%%

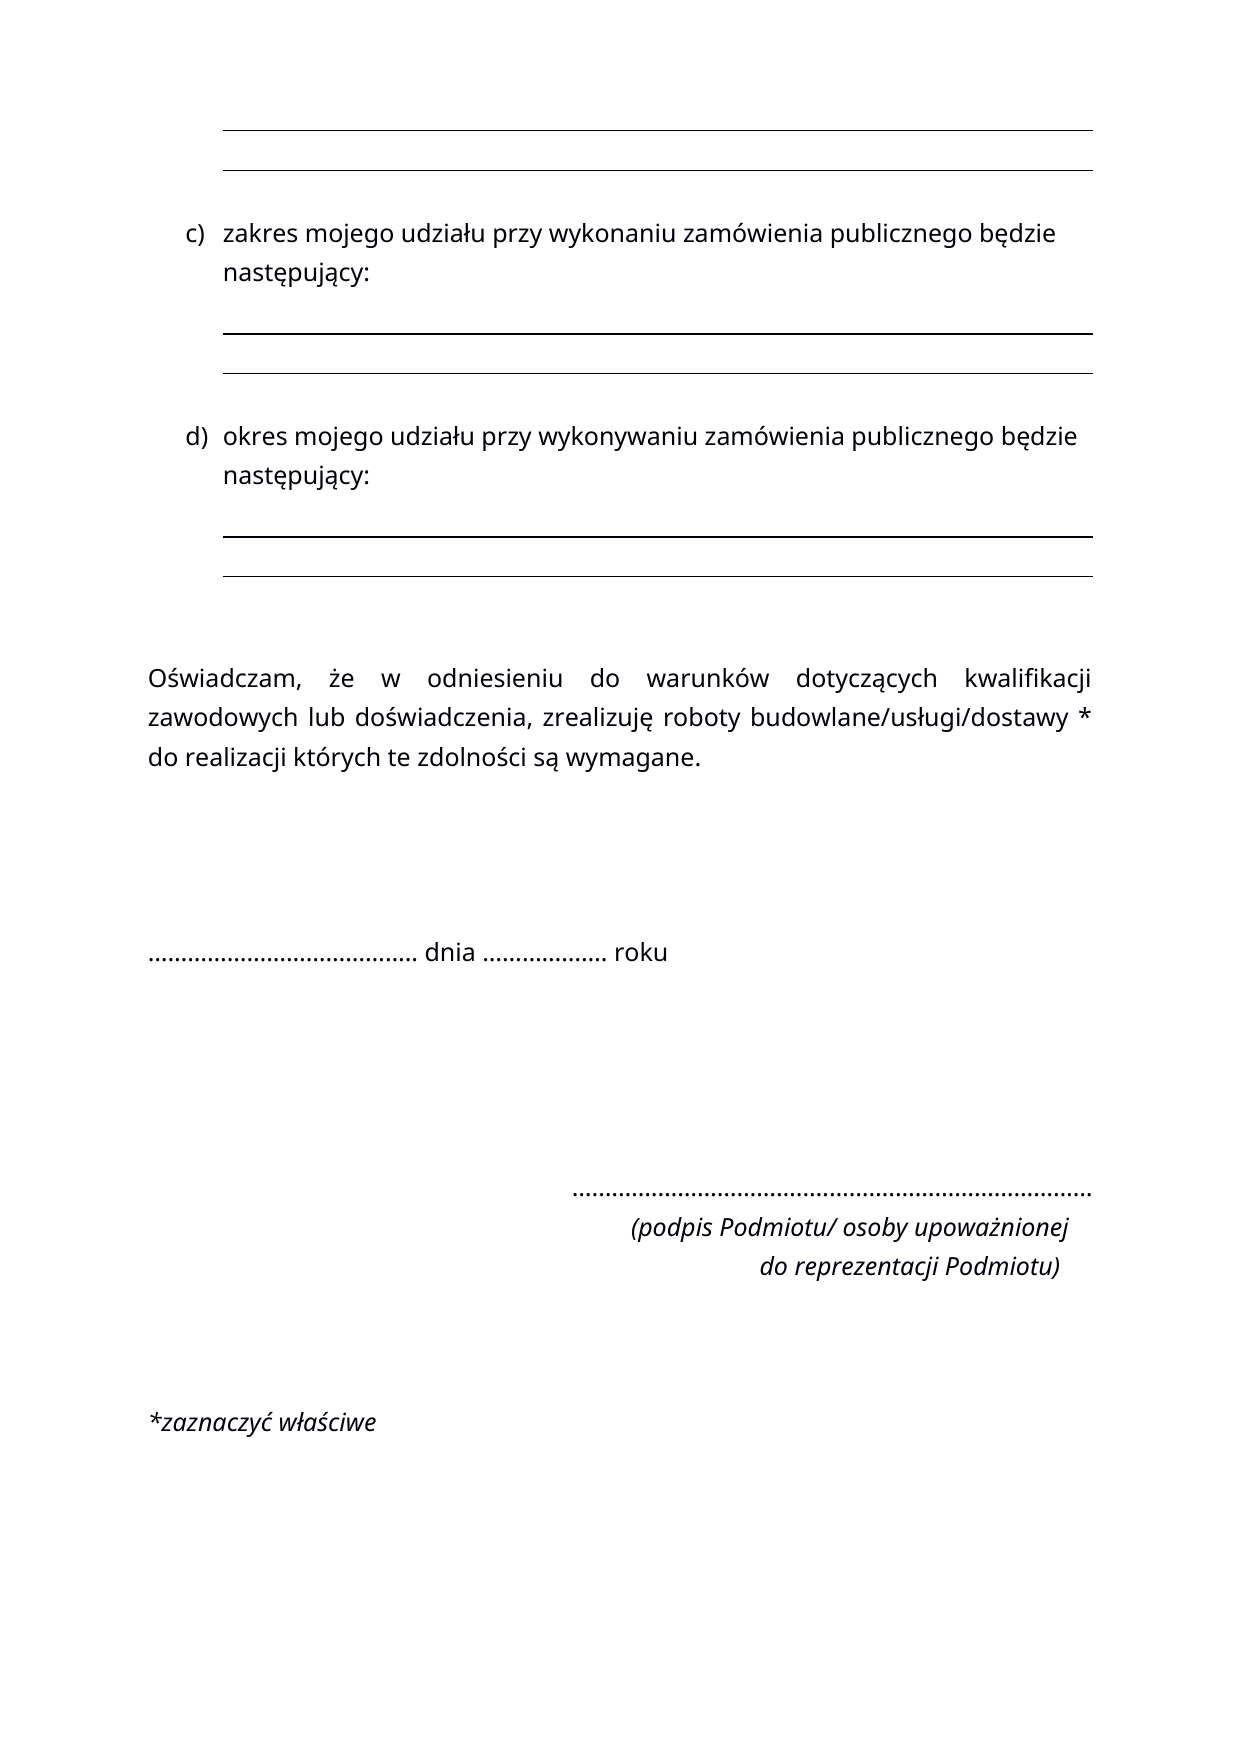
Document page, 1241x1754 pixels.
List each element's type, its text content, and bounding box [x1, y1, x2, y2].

list okres mojego udziału przy wykonywaniu zamówienia publicznego będzie następujący: [185, 418, 1093, 492]
text ………………………………….. dnia ………………. roku [148, 935, 1093, 969]
text do reprezentacji Podmiotu) [744, 1248, 1069, 1282]
text (podpis Podmiotu/ osoby upoważnionej [148, 1209, 1069, 1243]
text Oświadczam, że w odniesieniu do warunków dotyczących kwalifikacji zawodowych lub doświadczenia, zrealizuję roboty budowlane/usługi/dostawy * do realizacji których te zdolności są wymagane. [148, 661, 1093, 773]
list zakres mojego udziału przy wykonaniu zamówienia publicznego będzie następujący: [185, 215, 1093, 289]
text ….…………………………..………….………………………… [148, 1170, 1093, 1204]
text *zaznaczyć właściwe [148, 1405, 1093, 1439]
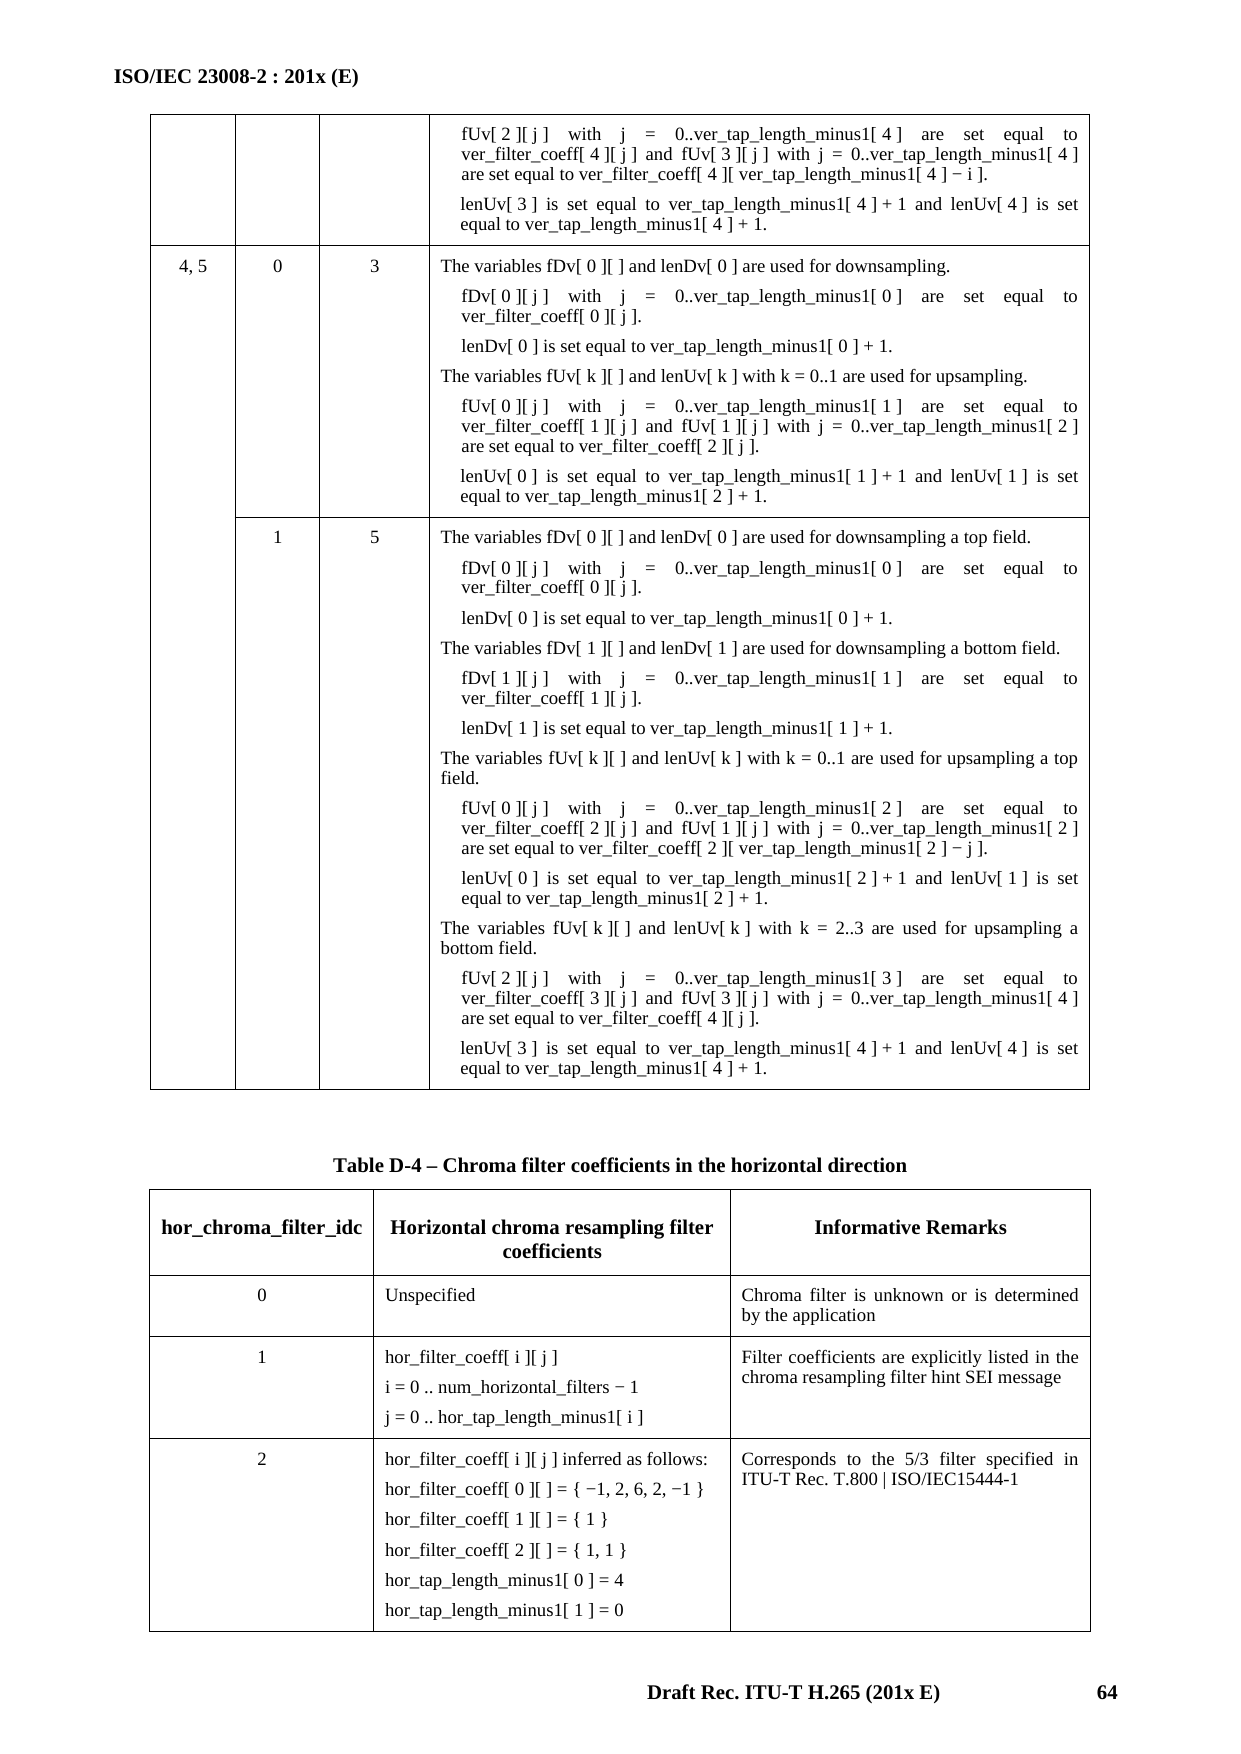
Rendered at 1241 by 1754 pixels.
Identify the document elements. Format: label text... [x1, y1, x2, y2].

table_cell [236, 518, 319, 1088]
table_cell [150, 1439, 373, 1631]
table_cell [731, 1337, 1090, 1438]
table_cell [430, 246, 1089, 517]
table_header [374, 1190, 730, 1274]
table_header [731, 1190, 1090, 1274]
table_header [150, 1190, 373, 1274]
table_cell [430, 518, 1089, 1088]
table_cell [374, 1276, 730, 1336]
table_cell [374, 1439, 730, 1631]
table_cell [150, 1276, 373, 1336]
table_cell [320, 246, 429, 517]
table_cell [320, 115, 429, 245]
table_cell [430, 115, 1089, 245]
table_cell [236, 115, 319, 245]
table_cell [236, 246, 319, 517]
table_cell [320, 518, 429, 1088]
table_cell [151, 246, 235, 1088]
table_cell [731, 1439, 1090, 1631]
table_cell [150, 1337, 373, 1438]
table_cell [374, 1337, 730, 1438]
text Table D-4 – Chroma filter coefficients in the horizontal direction [113, 1153, 1127, 1177]
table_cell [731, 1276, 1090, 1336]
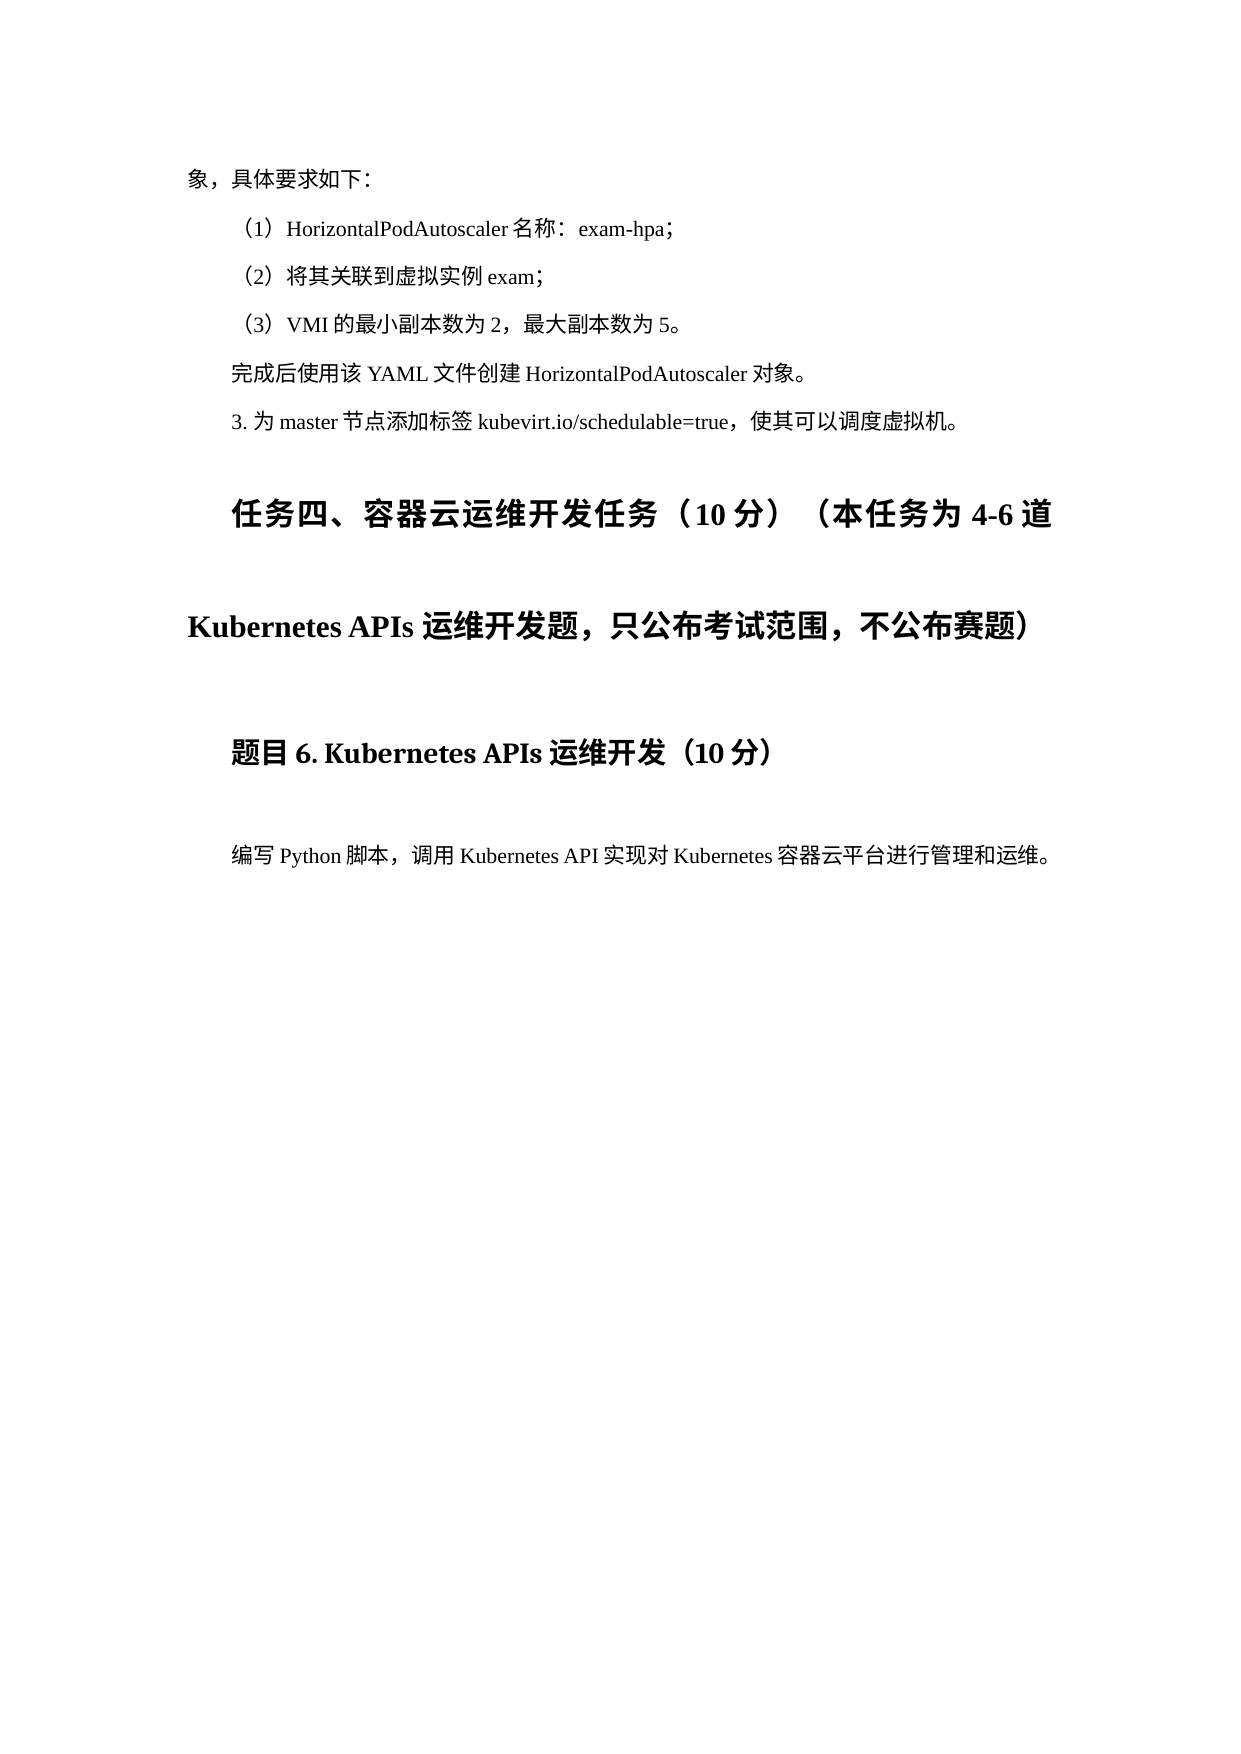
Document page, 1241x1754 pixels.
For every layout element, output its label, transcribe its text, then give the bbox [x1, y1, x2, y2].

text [187, 162, 1053, 194]
text （2）将其关联到虚拟实例exam； [187, 259, 1053, 291]
text 题目6. Kubernetes APIs 运维开发（10分） [187, 718, 1053, 783]
text 3. 为master节点添加标签kubevirt.io/schedulable=true，使其可以调度虚拟机。 [187, 404, 1053, 436]
text 完成后使用该YAML文件创建HorizontalPodAutoscaler对象。 [187, 355, 1053, 388]
text 编写Python脚本，调用Kubernetes API实现对Kubernetes容器云平台进行管理和运维。 [187, 837, 1053, 870]
subtitle 任务四、容器云运维开发任务（10分）（本任务为4-6道Kubernetes APIs 运维开发题，只公布考试范围，不公布赛题） [187, 479, 1053, 656]
text （1）HorizontalPodAutoscaler名称：exam-hpa； [187, 210, 1053, 243]
text （3）VMI的最小副本数为2，最大副本数为5。 [187, 307, 1053, 339]
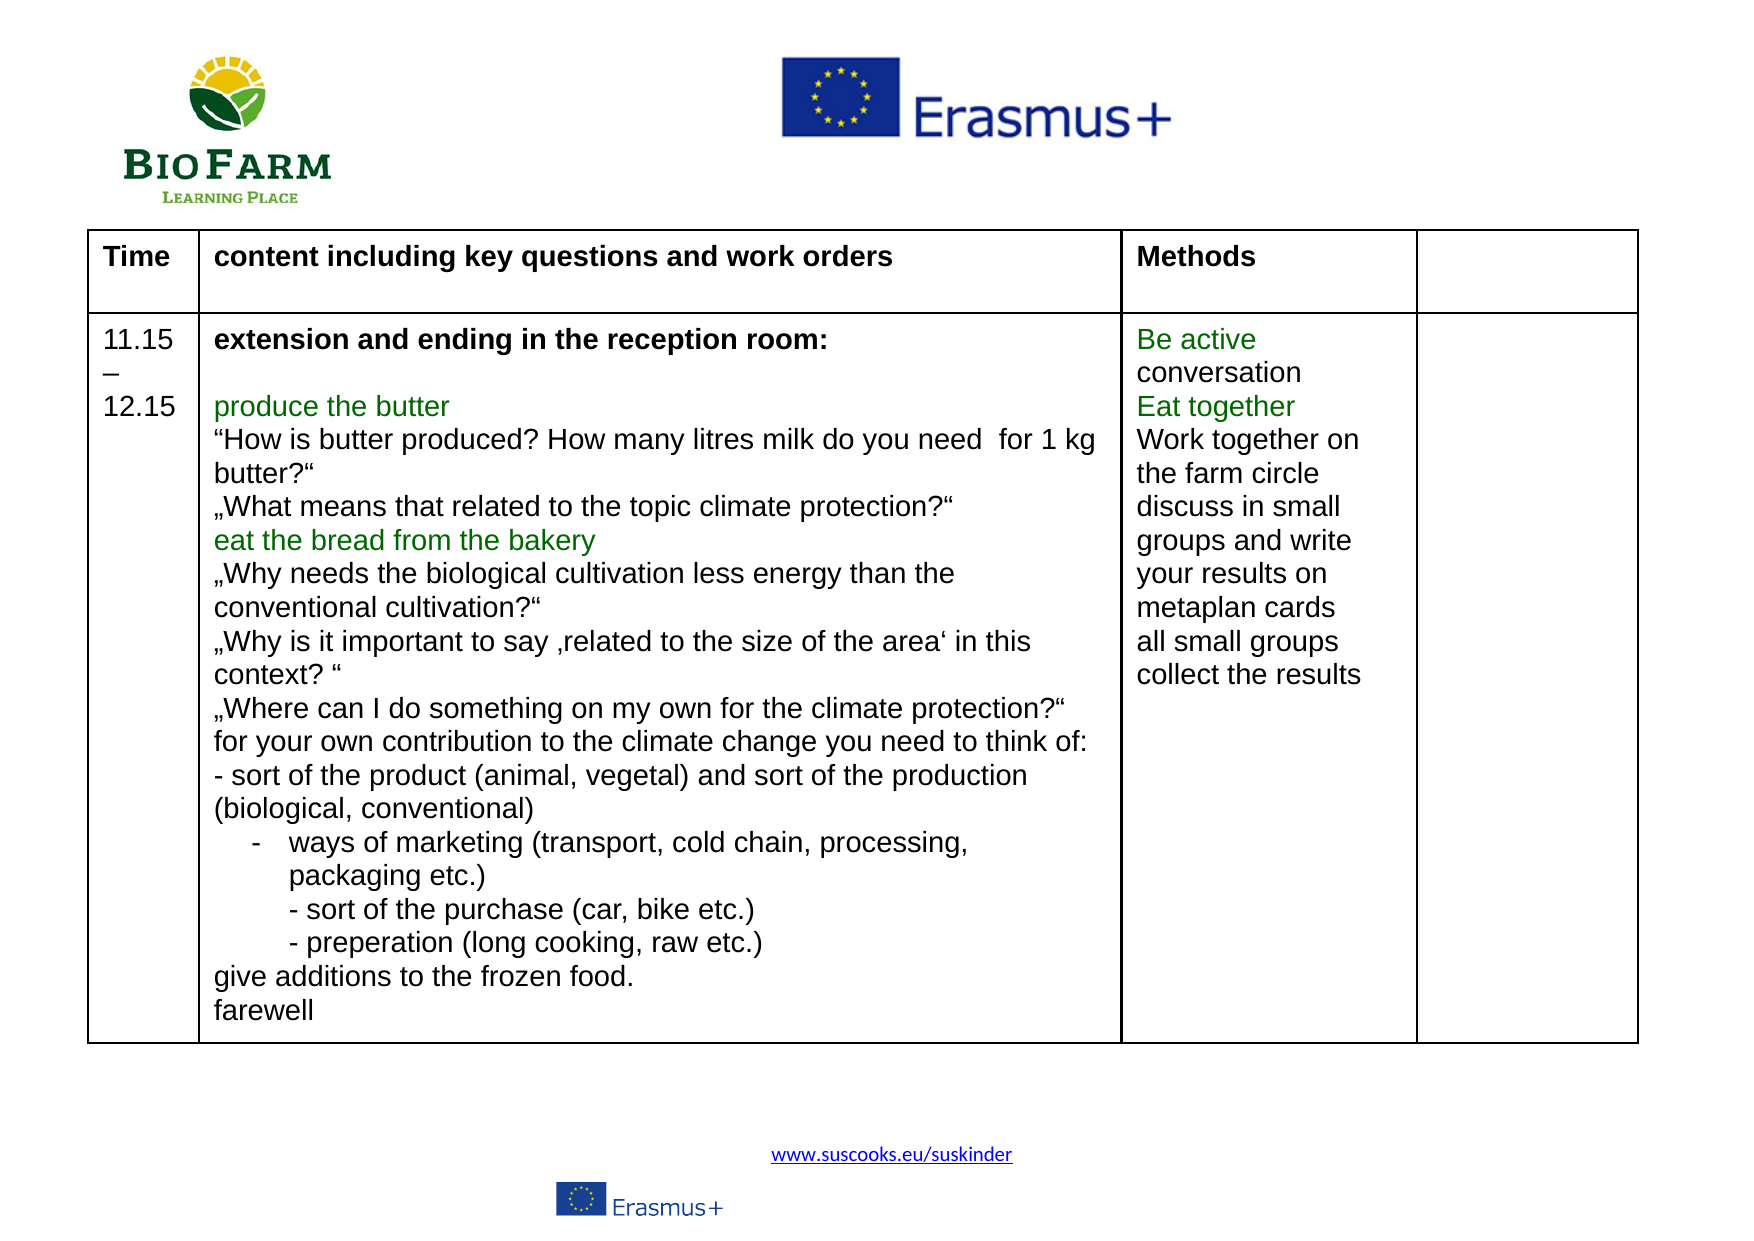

%%

**DESCRIPTION OF THE TASK:**
Output the records above unchanged, minus their pictures.

**EXERCISE RESPONSE:**
Document page, 1241x1754 pixels.
List each element's type, its text content, and bounding box [x1, y1, x2, y2].

list okres mojego udziału przy wykonywaniu zamówienia publicznego będzie następujący: [185, 418, 1093, 492]
text ………………………………….. dnia ………………. roku [148, 935, 1093, 969]
text do reprezentacji Podmiotu) [744, 1248, 1069, 1282]
text (podpis Podmiotu/ osoby upoważnionej [148, 1209, 1069, 1243]
text Oświadczam, że w odniesieniu do warunków dotyczących kwalifikacji zawodowych lub doświadczenia, zrealizuję roboty budowlane/usługi/dostawy * do realizacji których te zdolności są wymagane. [148, 661, 1093, 773]
list zakres mojego udziału przy wykonaniu zamówienia publicznego będzie następujący: [185, 215, 1093, 289]
text ….…………………………..………….………………………… [148, 1170, 1093, 1204]
text *zaznaczyć właściwe [148, 1405, 1093, 1439]
Rendered at 1241 by 1754 pixels.
Identify the document elements. Format: label text... [x1, y1, x2, y2].

table_cell [236, 518, 319, 1088]
table_cell [150, 1439, 373, 1631]
table_cell [731, 1337, 1090, 1438]
table_cell [430, 246, 1089, 517]
table_header [374, 1190, 730, 1274]
table_header [731, 1190, 1090, 1274]
table_header [150, 1190, 373, 1274]
table_cell [430, 518, 1089, 1088]
table_cell [374, 1276, 730, 1336]
table_cell [374, 1439, 730, 1631]
table_cell [150, 1276, 373, 1336]
table_cell [320, 246, 429, 517]
table_cell [320, 115, 429, 245]
table_cell [430, 115, 1089, 245]
table_cell [236, 115, 319, 245]
table_cell [236, 246, 319, 517]
table_cell [320, 518, 429, 1088]
table_cell [151, 246, 235, 1088]
table_cell [731, 1439, 1090, 1631]
table_cell [150, 1337, 373, 1438]
table_cell [374, 1337, 730, 1438]
text Table D-4 – Chroma filter coefficients in the horizontal direction [113, 1153, 1127, 1177]
table_cell [731, 1276, 1090, 1336]
Document page, 1241x1754 pixels.
For every layout element, output its label, transcribe its text, then give the bbox [x1, y1, x2, y2].

text [187, 162, 1053, 194]
text （2）将其关联到虚拟实例exam； [187, 259, 1053, 291]
text 题目6. Kubernetes APIs 运维开发（10分） [187, 718, 1053, 783]
text 3. 为master节点添加标签kubevirt.io/schedulable=true，使其可以调度虚拟机。 [187, 404, 1053, 436]
text 完成后使用该YAML文件创建HorizontalPodAutoscaler对象。 [187, 355, 1053, 388]
text 编写Python脚本，调用Kubernetes API实现对Kubernetes容器云平台进行管理和运维。 [187, 837, 1053, 870]
subtitle 任务四、容器云运维开发任务（10分）（本任务为4-6道Kubernetes APIs 运维开发题，只公布考试范围，不公布赛题） [187, 479, 1053, 656]
text （1）HorizontalPodAutoscaler名称：exam-hpa； [187, 210, 1053, 243]
text （3）VMI的最小副本数为2，最大副本数为5。 [187, 307, 1053, 339]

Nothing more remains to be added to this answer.